Lake in Manitoba, Canada

Pelican Lake is the largest navigable lake in southwestern Manitoba, Canada. It is about 18 km long and 1.6 km wide, with a surface area of 27.8 km2. Pelican Lake is relatively shallow with a mean depth of 3.8 metres and a maximum of 5.2 metres and holds 108 billion litres when the lake is at a surface water level of 412.0 metres. The lake is regulated, with a normal summer target level of 412.0 metres. The lake is fed by several small waterways, the main one being the Orthez drain. The total drainage area is 686 km2.

The lake has been a popular recreational area since the turn of the 20th century when trains brought visitors, cottagers and campers from Brandon and Winnipeg. The lake area is popular for boating, sailing, fishing, a wide variety of water activities, cottagers and home owners.

The town of Ninette is at the north end of the lake. Ninette is less than a one-hour drive to Brandon, or a two-hour drive to Winnipeg. The lake is located in the Rural Municipalities of Killarney-Turtle Mountain and Prairie Lakes.

== Pelican Lake Regulation Project ==
The Pelican Lake Regulation Project was constructed in 1990–1992 to control water levels on Pelican Lake. The project includes a channel and control structure to divert water into the lake from the Pembina River when lake levels are low, and another channel and control structure to discharge water from the lake to the river when Pelican Lake levels are high. (See map) These works are operated by Manitoba Infrastructure and Transportation under rules provided through an Environment Act Licence. Advice on the operation of the inlet and outlet works is provided by the Pelican Lake Advisory Committee.

The lake is normally maintained at elevations between 411.5 and 412 m above sea level during summer months. During the spring period, the lake may be raised temporarily to an elevation of 412.2 m. When the lake is low, water may be diverted from the Pembina River into the lake through an inlet diversion channel. The maximum rate of diversion into the lake is approximately 9 m3/s. Diversions into the lake are not allowed when flow in the Pembina River is less than 0.4 m3/s, and diversions are not started in the spring until Lorne and Louise lakes have filled to an elevation of 1338.9 feet.

When desired, water from Pelican Lake may be discharged into the Pembina River through an outlet diversion channel. The maximum rate of diversion out of the lake is approximately 11 m3/s, and releases cannot be made without a licence variance if the combined outflow from the lake and flow in the Pembina River exceeds 20 m3/s.

When the diversion into the lake is operated at full capacity for one day, an increase in lake level of approximately 1.2 inches will result. When water is being diverted out of the lake, operation of the outlet at full capacity for one day will result in a lowering of the lake level of approximately 1.5 inches.
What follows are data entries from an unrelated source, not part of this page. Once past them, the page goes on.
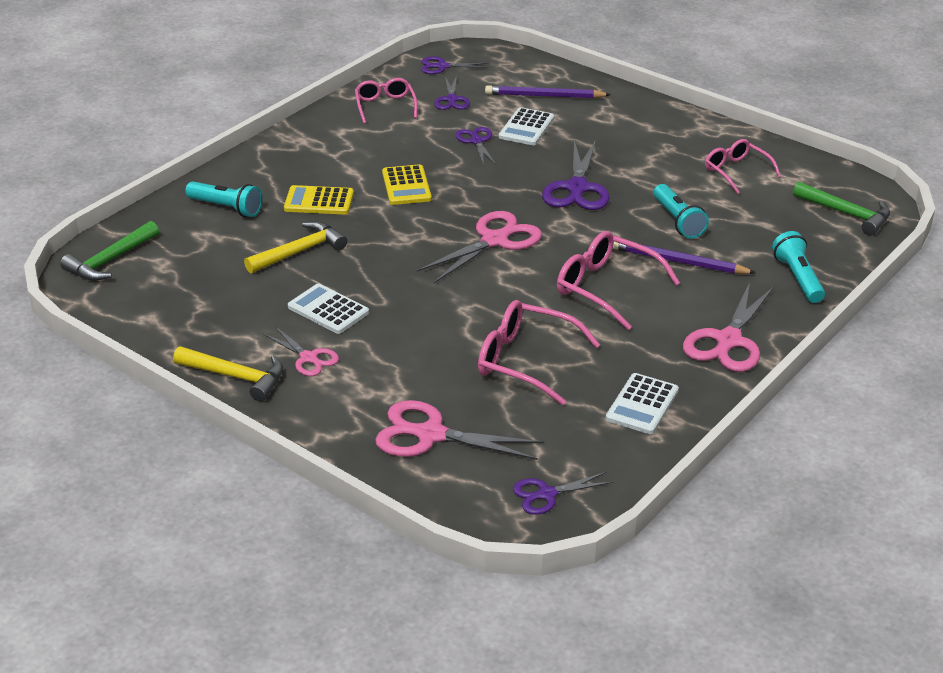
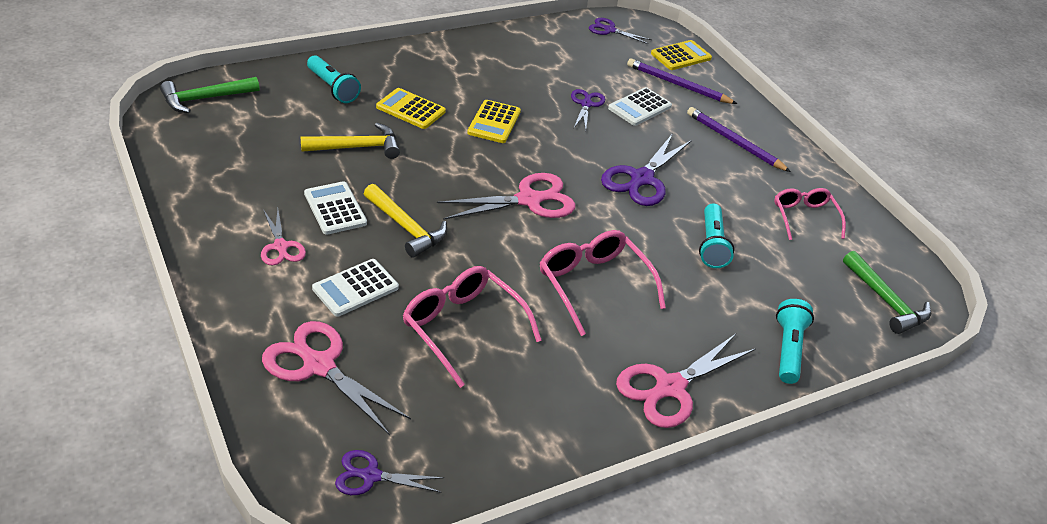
camera: 20 degrees right, 5 degrees up
yellow hammer [173,346,283,402] -> yellow hammer moved to [364,184,447,258]
pink glasses [355,78,417,124] -> none
purple scissors [434,75,470,110] -> none
white calculator [606,373,679,434] -> white calculator moved to [312,259,399,317]
purple pencil [613,241,756,274] -> purple pencil moved to [687,107,791,172]
none -> yellow calculator [651,40,712,70]

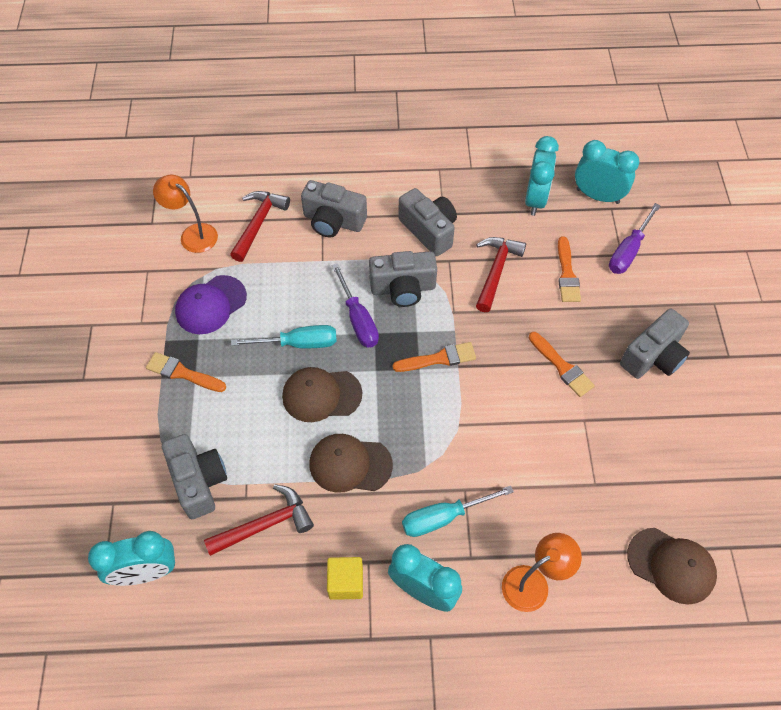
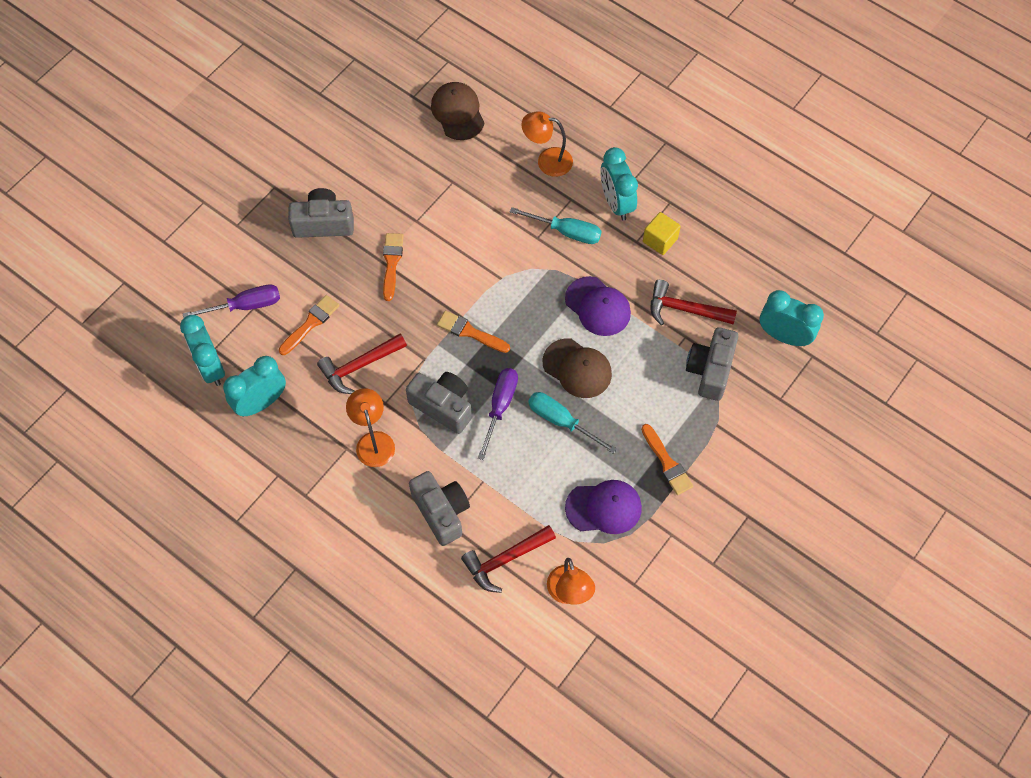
camera: 140 degrees left, 5 degrees up
brown cap [309,434,393,492] -> purple cap [565,276,631,336]
grey camera [398,188,457,256] -> orange lamp [346,388,395,467]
This calculation assumes no inflow into the lake and that Pembina River flows are low enough to allow the entire outlet capacity of the diversion to be used. In fact, a considerable amount of inflow enters the lake in most years, and releases from Pelican Lake are often limited by high flows in the Pembina River.

Although the works were primarily built to raise the lake level from its low of 1346.0 in 1991. Its real value came in the wet period from 1995 to 2017 when the equivalent of over 50 feet on the lake was diverted out, preventing serious flooding in many years of that period. From 1962 to 1994 the median annual inflow was equivalent to about 6.5 inches on the lake. From 1995 to 2017 it was 32.6 inches per year.